Baron Von Alias has achieved more in his career than most of his hip-hop peers from the North East of England. As a solo act, one-half of The Great & The Magnificent, and part of Big Beat Bronson, the rapper-producer has performed at major festivals, attained regular BBC Radio One airplay and actually signed a record deal.
The word signed is key, here. Baron Von Alias raps “never signed on the dotted line what a faux pas” on ‘Rebel Of The Magna Carta’ single ‘Peak.’ Joining myself on TheRootMusic show on Sunderland community radio station Spark, alongside (The Magnificent) MistaBreeze; Baron discussed the fact he had actually signed a contract. The pair laughed at artists who claimed to have signed to a label, without having any actual legal document.
Despite these achievements, Baron (and Breeze, who we’ll get to in a review of duo’s collaborative album ‘Rebirth.Life.Death.’) is constantly overlooked. On ‘Peak’, the rapper-producer also known as Steesh raps “What am I but a man judged by achievements.” It’s a typical tale within North East hip-hop. In my experience, the moment an artist begins to attract any form of recognition beyond the local rap scene, jealousy creeps in.
Sermstyle’s crossover success prodcuing for Kesha, Pitbull & Nicki Minaj is spoken about with tones of bitterness. The hard work put in by Kay Greyson to attain regular support slot over the past twelve months is sneered at as though she doesn’t deserve it. Similarly, Baron’s success, particularly within the Big Beat Bronson era isn’t given its due respect.
In conversations with others within the scene, people have openly admitted to not wanting to show support for Baron because of the pop sounds Big Beat Bronson created, or because of the costumes worn in certain music videos which appeal to a younger crowd. Baron indirectly counteracts this in his music, again, in ‘Peak’, BVA raps: “If I take your lead, I’ll be rhyming about weed, and I’d never make it further than the offy down the street.”

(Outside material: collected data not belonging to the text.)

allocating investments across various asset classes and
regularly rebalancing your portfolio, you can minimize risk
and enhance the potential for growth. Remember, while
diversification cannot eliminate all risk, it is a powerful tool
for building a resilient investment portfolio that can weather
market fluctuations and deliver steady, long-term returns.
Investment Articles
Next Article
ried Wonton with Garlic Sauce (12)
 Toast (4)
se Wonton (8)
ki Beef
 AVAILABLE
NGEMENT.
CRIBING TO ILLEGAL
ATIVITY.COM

The bitterness towards Baron’s success has in turn, made him feel bitter about the local scene. It’s evident in conversations we’ve had in the past, and throughout this album, which is produced entirely by Arhat, that Baron has developed a disdain for local rappers who judge him for successes they failed to attain. It’s become something of a cruth for Baron, however.
Throughout his solo work and releases as one-half of The Great & The Magnificent there are a plethora of verses directed towards the local hip-hop circuit in Newcastle and surrounding areas. Whilst individually each of these verses hit home, sometimes there is such a thing as too much of a good thing. Alongside ‘Peak’, ‘Grow Up’ is a stand-out track on the album, but there are other tracks pretty much reflecting the same message, in the same way.

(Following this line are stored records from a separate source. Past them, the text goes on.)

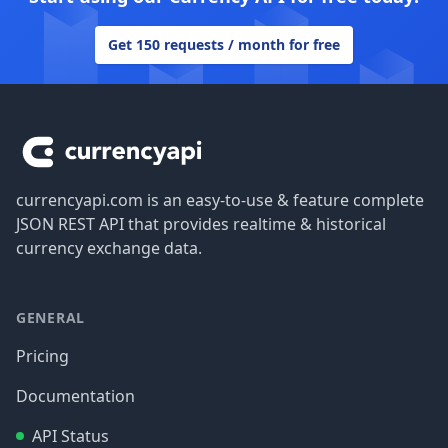
Get 150 requests / month for free
Footer
currencyapi.com is an easy-to-use & feature complete
JSON REST API that provides realtime & historical
currency exchange data.
GENERAL
Pricing
Documentation
API Status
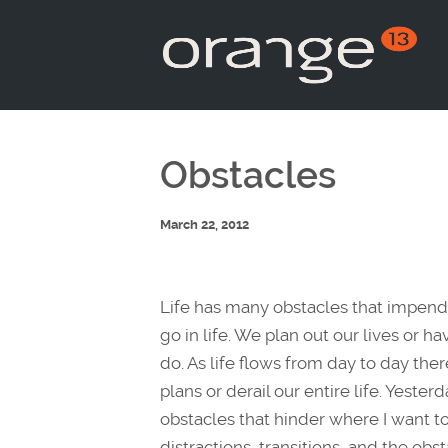
Obstacles
March 22, 2012
Life has many obstacles that impend
go in life. We plan out our lives or 
do. As life flows from day to day the
plans or derail our entire life. Yeste
obstacles that hinder where I want to
distractions, transitions, and the obs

Whether he’s doing it consciously or not, maybe it’s time for Baron to stop focusing on showing off his past achievements to a scene that will shamefully never pay him the respect he deserves. Having known Steesh personally in my time as The Great & The Magnificent’s manager, I know he has a lot more he could talk about. There are hints of that on ‘Rebel Of The Magna Carta’ and I hope it’s a sign of things to come.
‘A Long Time In The Grave’ pays tribute to Baron’s disdain for gullible idiots and superiority complexes on the internet and particularly social media. Baron taps into failed relationships with ‘Without You’ featuring Scott Dolan, who performs alongside The Great & The Magnificent as their drummer at live gigs. ‘Inhale’ is another album highlight which discusses the rapper-producer’s self-sabotaging battle with mental health: “Lyrics hit me like epiphany’s” is a particularly beautiful line.

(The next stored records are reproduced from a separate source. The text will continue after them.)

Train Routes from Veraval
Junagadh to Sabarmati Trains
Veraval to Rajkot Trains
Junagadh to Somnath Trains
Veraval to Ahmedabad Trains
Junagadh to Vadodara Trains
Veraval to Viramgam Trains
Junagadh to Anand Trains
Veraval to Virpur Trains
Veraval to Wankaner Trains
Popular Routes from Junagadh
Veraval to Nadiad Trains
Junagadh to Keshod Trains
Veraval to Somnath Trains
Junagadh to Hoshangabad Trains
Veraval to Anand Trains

It’s a shame so many individuals within the local hip-hop scene have written off Baron Von Alias. ‘Rebel Of The Magna Carta’ is a hip-hop album through and through. There are moments of Baron flexing his creativity as he experiments with harmonies, but don’t let that distract you from the content. Particularly towards the second half, ‘Rebel Of The Magna Carta’ is a very mature rap album brushing past sensitive topics with sincere, honest vulnerability.
Even though this review starts with an analysis of Baron’s retorts to the local scene, once you dig deeper this album is about so much more. If only so-called ‘real’ hip-hop heads give this album a chance, they’ll realise ‘Rebel Of The Magna Carta’ is as real as it gets.
I still maintain that there’s a little too much focus on past accomplishments, and in fact the second half of the album only highlights that. ‘Peak’, ‘Grow Up’ and ‘On The Meter’ are each exceptional, but in terms of a full length project, I’m much more interested in the meatier ‘Inhale’ and look for more of the same.
With ‘Rebel Of The Magna Carta’, Baron Von Alias proves his talent is versatile. Even as he has crafted a terrific track record with more accessible, pop-friendly songs, this album showcases Baron can still go bar-for-bar and rappity-rap with the best of them.